There is another area of importance. Some people run around and get stuck into the Americans, saying: `The Americans are out of the system. Isn't that terrible? We'll push on regardless.' Are they blind, indifferent or ignorant to the fact that those people claiming to be well placed to generate carbon sinks and carbon credits need someone to sell them to? If you get all hairy chested and leave the Americans out, half the population who would buy those certificates are not on the radar screen—they are not playing. So it is in everybody's interests, especially those who claim to be well placed to take advantage of the Kyoto protocol, to make sure the Americans are in. For those who just want to see a better outcome for the atmosphere, like me—free of all the other shenanigans going on—we want the Americans in as well, because they are major emitters. Just as we need the developing countries in, everybody needs to play if we are going to make a difference to our atmosphere and achieve the eightyfold increase in performance that is needed over and above the Kyoto protocol.

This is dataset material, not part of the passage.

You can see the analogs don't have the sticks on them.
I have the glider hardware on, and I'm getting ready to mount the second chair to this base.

The architecture matters. The engagement between Australia and the United States matters, because if we are not talking to the Americans then who is? They have some legitimate concerns, just as our nation has, with issues around carbon leakage and how we can continue to manufacture some of the best motor vehicles in the world. Labor are happy, under their vision for climate change, to have Korea and other developing countries bring their cars into our nation, free from worries about carbon emissions, when we have to worry about them. It is unfair, it costs jobs and it is why we need to be mindful about equalising those trade advantages.

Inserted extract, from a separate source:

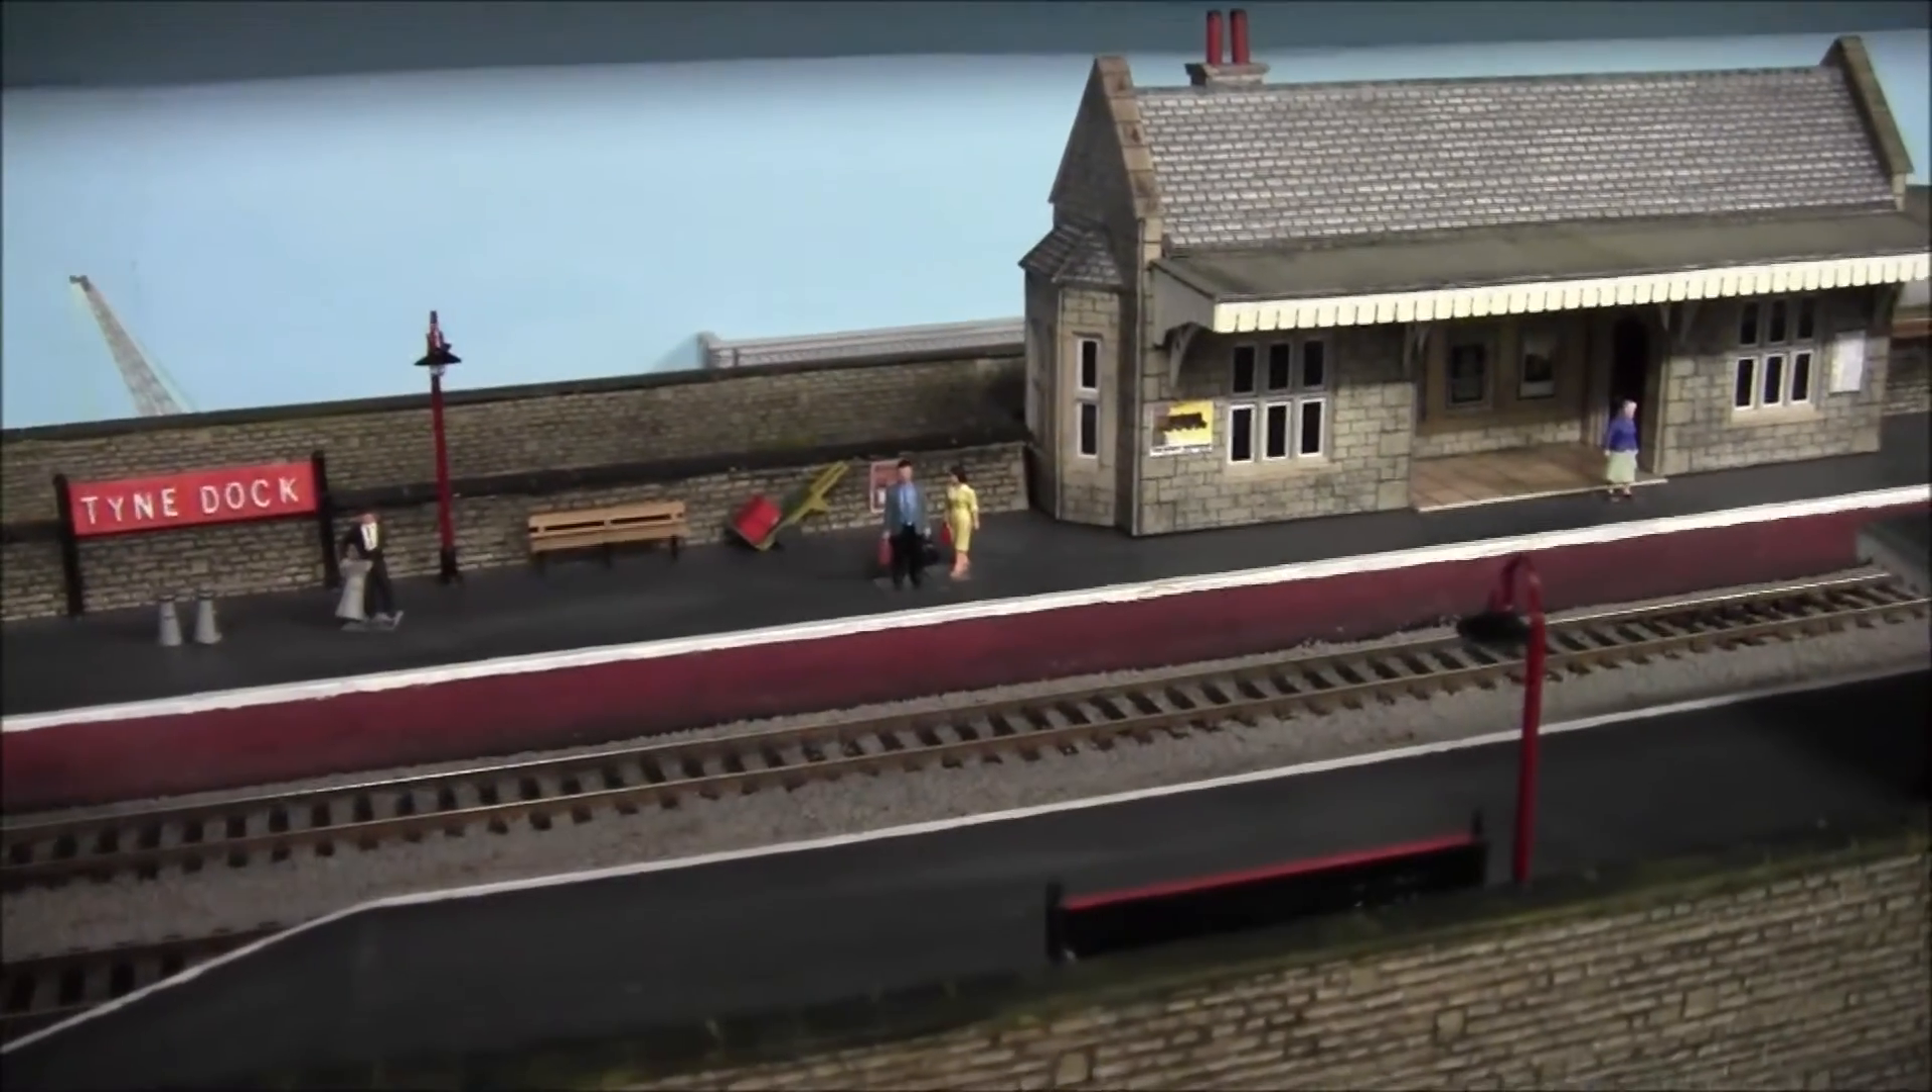Now there's been something missing at Tyne Dock for quite a while now, but now that the back end's done, or the back scene's done, I have now installed the lamp posts.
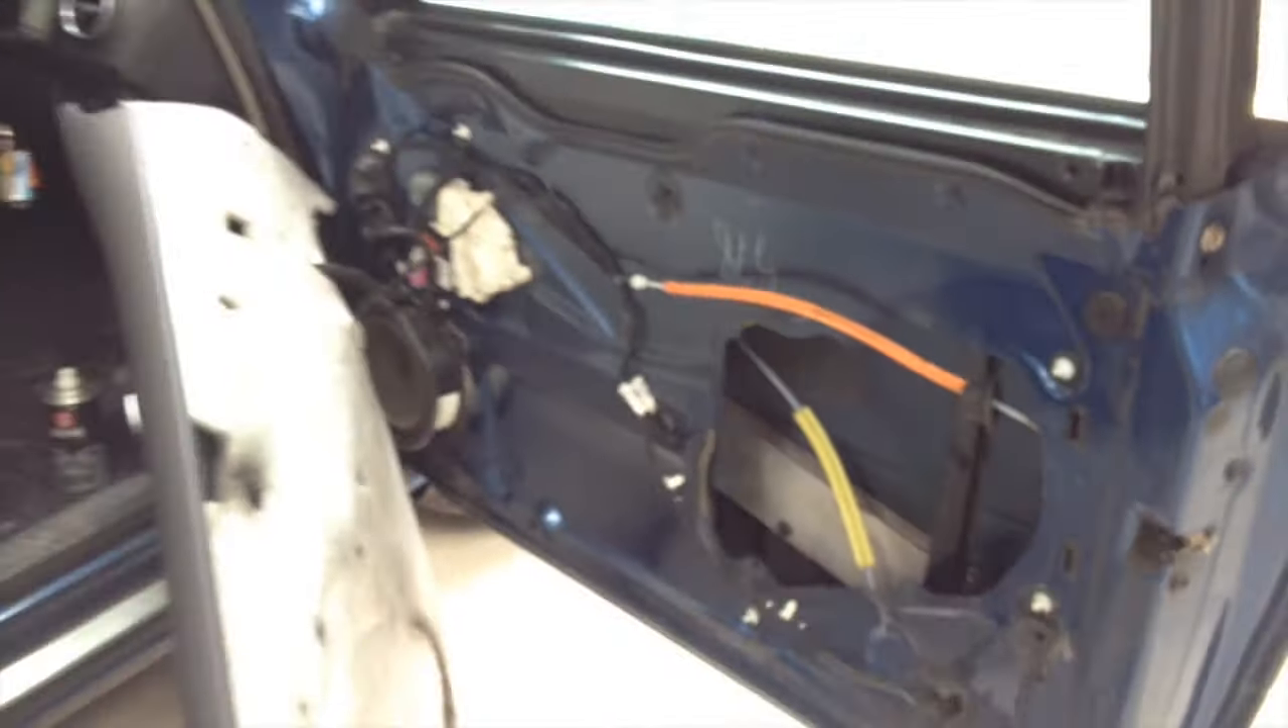Okay, so all that's left for me is to put the door card back on.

How clever are the Europeans? With the dirty industries of East Germany shut down, the Germans receive huge windfall gains. They can say: `Gee whiz, aren't we clever? We've done nothing in particular to address climate change; we've just coincidently had a transformation in the economy through German reunification.' With that windfall gain, they can be up-beat and push their case. But let us not miss the point that a strategic advantage in anybody's eyes is an advantage to be exploited. That is why some of our global trading competitors like to put pressure on Australia and other countries to play it by their rules: they see an advantage and are trying to take advantage of it for their citizens' benefit. And why wouldn't they? But it does not make it good policy and it does not make it right for everybody. So the government is right to persist in seeking to ensure that the Kyoto protocol has the utility to cope with the task before it: an eightyfold escalation in performance to make a difference to the atmosphere.

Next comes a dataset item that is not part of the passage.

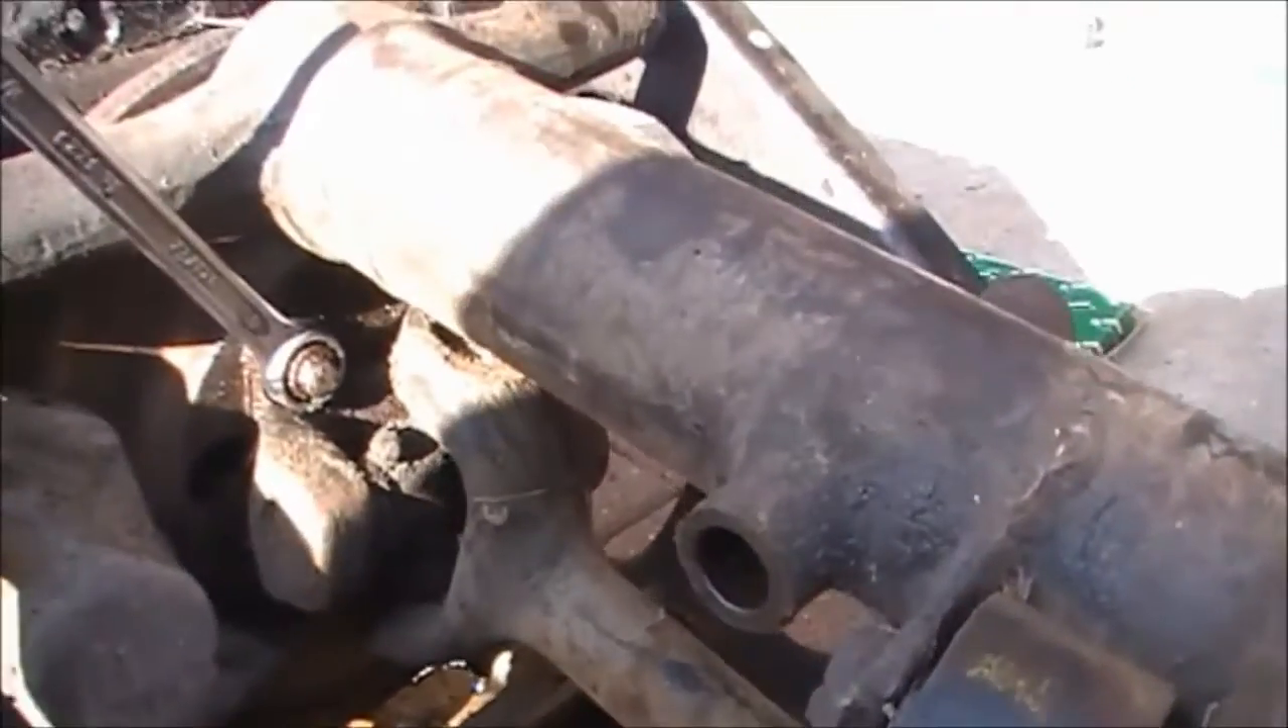So here's my 11 sixteenths of an inch ring spanner which fits on there very nicely.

The bill before the House today is a simple measure that tidies up a substantial step in the right direction. It is a renewable energy mechanism that takes about seven million carbon tonnes out of the atmosphere. That matters. It is a contribution. We have shown by the overall performance of this measure that it can be accommodated within our economy without a cost to employment. The review is on our doorstep. The minister has called for submissions by the end of next week to kick-start the review of the mechanism. I encourage all people with ideas about how to bump up the target—what should be in and what should be out—to get involved in that review to facilitate the further development of this first-class, world-class innovation in renewable energy technology and to provide a better greenhouse outcome for everybody.